Tutti i commenti sono decisamente opportuni. L’importante è che non siano interessati, come spesso accade, da fini che esorbitino dallo scopo della legge: restituire bellezza al territorio pugliese.

L’ossatura della proposta è fatta di misure generali di diritto urbanistico 

che prevedono l’abbattimento o il recupero dei “detrattori di bellezza”,

 

cioè edifici abusivi, ecomostri e vuoti urbani per realizzare nuovi spazi urbani ed edifici performanti senza consumo di suolo. 

Il concetto è semplice e lo deve essere anche la sua realizzazione. È il momento di far fruttare quella sussidiarietà orizzontale che consente di avvicinare i cittadini e gli operatori di buona volontà a ciò che veramente importa:

 

ridare dignità alle zone più colpite dal degrado.

 

Quali gli strumenti che la legge di prefigge di utilizzare?
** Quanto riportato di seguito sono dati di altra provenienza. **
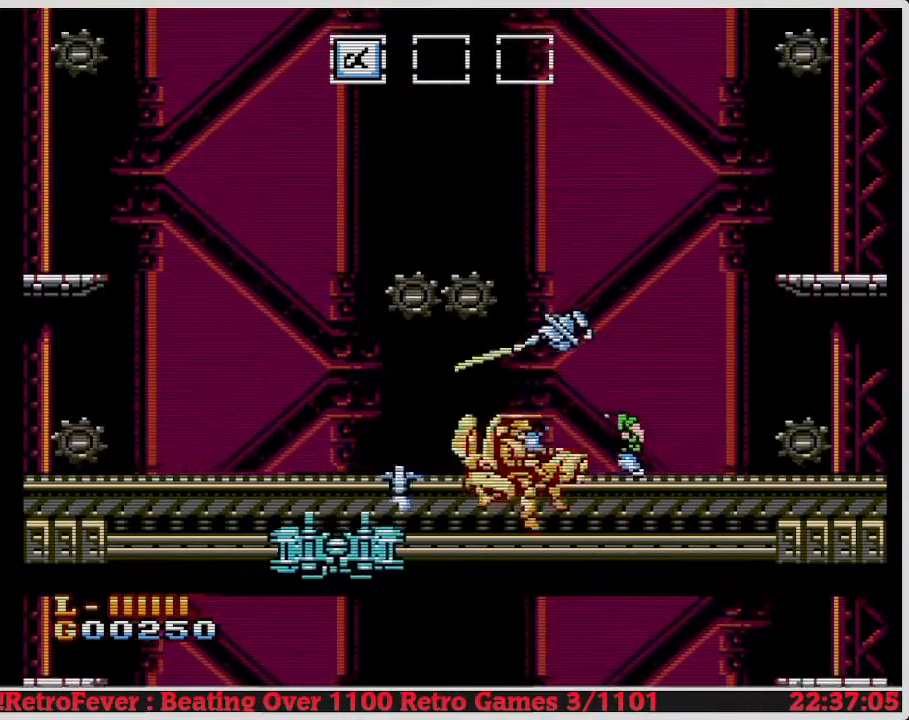
{"buttons": ["B", "DPAD_DOWN"], "events": [[100, "B", "down"], [167, "B", "up"], [200, "B", "down"], [267, "B", "up"], [333, "B", "down"], [417, "B", "up"], [500, "B", "down"]]}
La semplificazione normativa, la formazione culturale sul patrimonio architettonico e urbanistico sia di tecnici che di professionisti, l’individuazione delle identità territoriali e paesaggistiche e molti altri strumenti, che saranno finalizzati a pianificare le trasformazioni dei luoghi «interessati da condizioni di degrado fisico, sociale, culturale, ambientale e paesaggistico» (art. 9 del progetto).  

 

Quali obiettivi vogliono raggiungersi con questi strumenti? La norma, sempre all’art. 9, precisa come all’obiettivo generale di rigenerare le aree urbane e di valorizzare i centri storici (lett. a), si affiancano quelli particolari di

riqualificare le periferie e le aree agricole periurbane, da un lato, il paesaggio 

e l’ambiente delle infrastrutture, dall’altro, e le aree produttive degradate,

 

dall’altro ancora (lett. b), c) e d)); di manutenere e riusare i beni edilizi e rurali (lett. e)) e di tutelare e valorizzare le aree di attrazione naturale e della biodiversità (lett. f)).

 

Naturalmente, per invogliare cittadini e operatori a collaborare sono previsti incentivi fiscali (riduzione del contributo di costruzione) e rimborsi delle quantità edificatorie (c.d. crediti edilizi). 
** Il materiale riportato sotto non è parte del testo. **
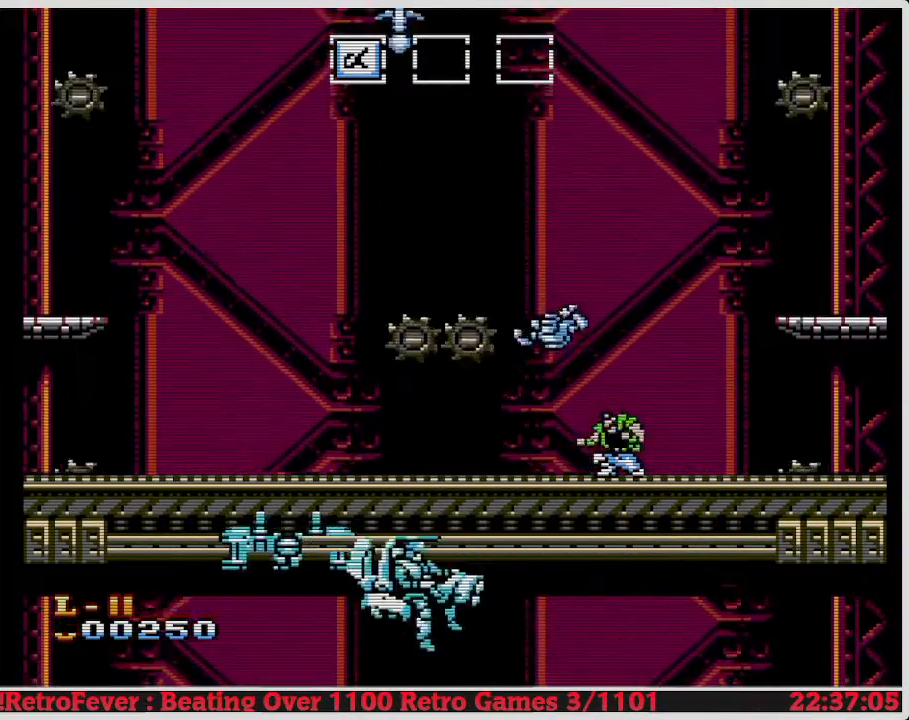
{"buttons": ["DPAD_LEFT"], "events": [[150, "B", "up"], [250, "DPAD_DOWN", "up"], [433, "DPAD_LEFT", "down"]]}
Sono norme di carattere generale, lo si ripete, che portano con sé una speranza: quella che tutto possa andare per il verso giusto (e la Puglia ci ha stupiti parecchio negli ultimi anni) e che la legge possa trovare un’applicazione piena degli strumenti che prevede e conseguentemente vedere realizzati gli obiettivi che si è posta.

L’esempio deve essere di quelli che sollecitano l’emulazione 

da parte di tutti gli altri territori 

 

che non si accontentino di scimmiottare passivamente ciò che va più di moda oggi. Il PIL non deve e non può essere il solo indicatore dell’andamento del Mezzogiorno, che evidentemente necessita di tempi e di strumenti diversi per emergere dal grigiore di nullità cui troppo spesso lo si associa.

 

Il coraggio di risalire deve passare anche dal superamento di quel senso 

di incapacità che troppo spesso il Sud si auto-attribuisce

 

e che, col troppo affermarlo, si imprime nelle menti di chi, invece capace, si arrende per un luogo comune.  

 

Noi di Myrrha saremmo felici di contraddire coloro che pensano come, anche questa volta, si tratti della solita dichiarazione di intenti senza futuro pratico.